The before, during and after of a molar pregnancy, with a side of chemo and a 12 month wait before ttc. And most recently: experience of a healthy pregnancy.

Wednesday, October 18, 2006

The List Keeps Growing

Woah. When I was first diagnosed with a molar pregnancy, I only knew about a partial molar and complete molar. I am sad to say that the list has grown. I have heard a bunch of different circumstances:

- twins from IVF (in-vitro), one twin is healthy, one is a complete molar pregnancy
- twins: one healthy twin, one partial molar
- ectopic molar pregnancy

I read an abstract recently about IVF and complete molar pregnancies. It got me to thinking. I was wondering how this was possible. Can't they tell if the egg is empty of genetic material? The abstract seemed to indicate that the fertilized eggs divided normally before doctors transferred two into the mother. One developed into a healthy fetus and the other fertilized egg became a complete molar pregnancy. I wonder if there was never any maternal genetic material in that one egg or if it somehow got kicked out.

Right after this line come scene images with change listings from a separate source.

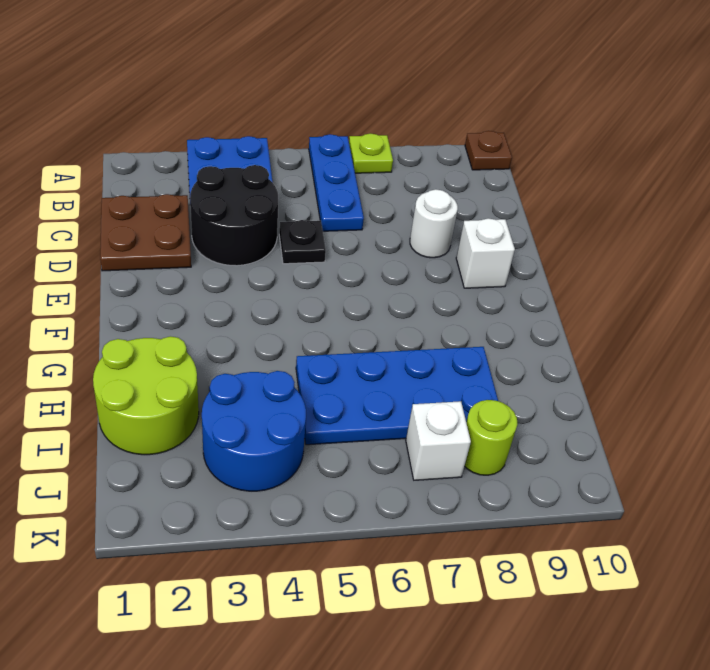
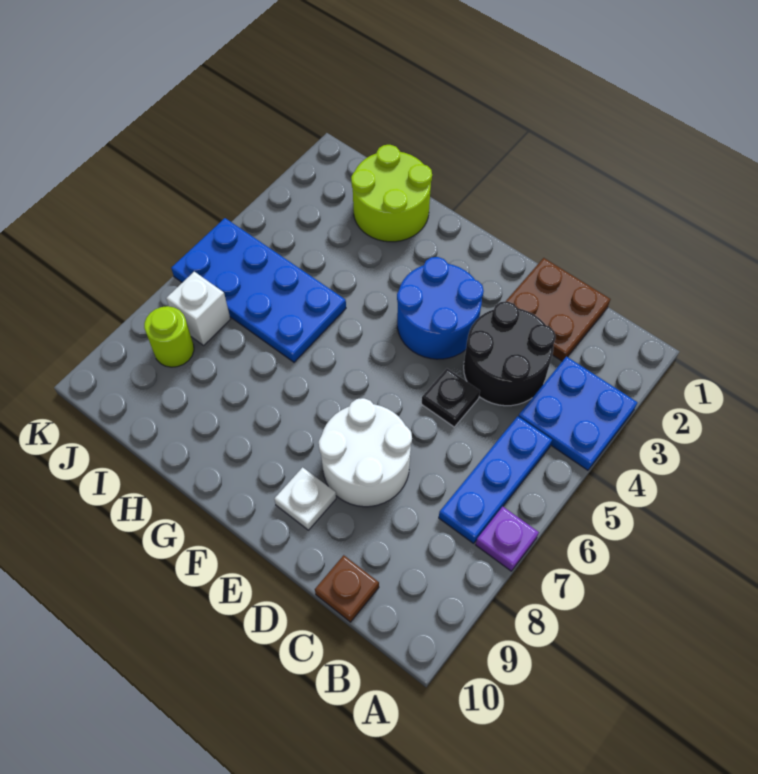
blue plate A6:C6 level 1 -> blue plate B5:B7 level 1
lime plate A7 level 1 -> purple plate A7 level 1
brown plate A10 level 1 -> brown plate C10 level 1
white round brick D8 level 1 -> white round brick D7:E8 level 1
white brick E9 level 1 -> white plate E9 level 1
blue plate H5:I8 level 1 -> blue plate H5:K6 level 1
blue round brick I3:J4 level 1 -> blue round brick E3:F4 level 1

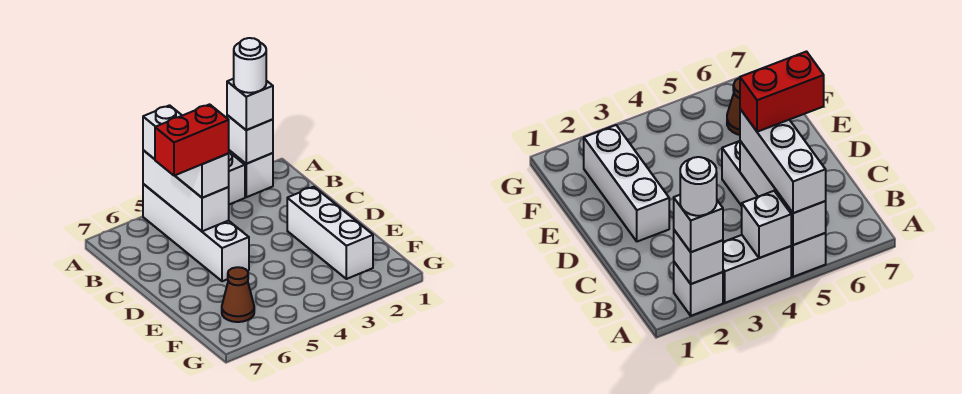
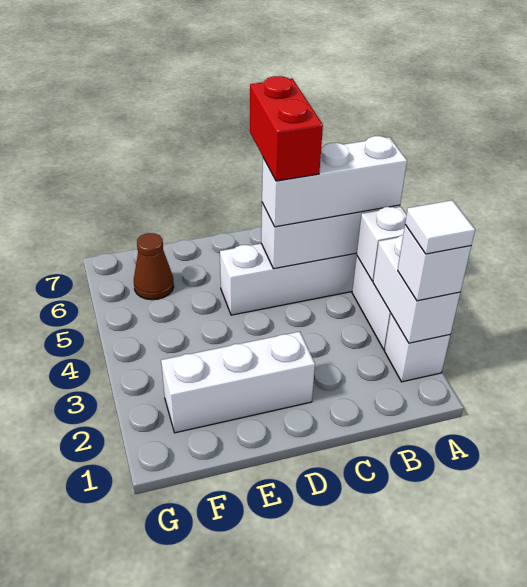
white brick A2 level 2 -> white brick A2:A3 level 2
white round brick A2 level 4 -> white tile A2 level 4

Yes, even now, I still want to know why. Why are molar pregnancies more common in East Asian countries? Is it diet? Pollution? Genetics? There are studies that show that women who have moved from the Phillipines to Hawaii have, in one generation, a decrease in the incidence of molar pregnancies. This suggests diet or environment.

Studies have also found a gene (NALP7) that is responsible for recurrent molar pregnacies. There are families that have a history of recurrent molar pregnancies interspersed with normal pregnancies.

It will probably never be entirely preventable. I'm glad that there are people researching it all the same.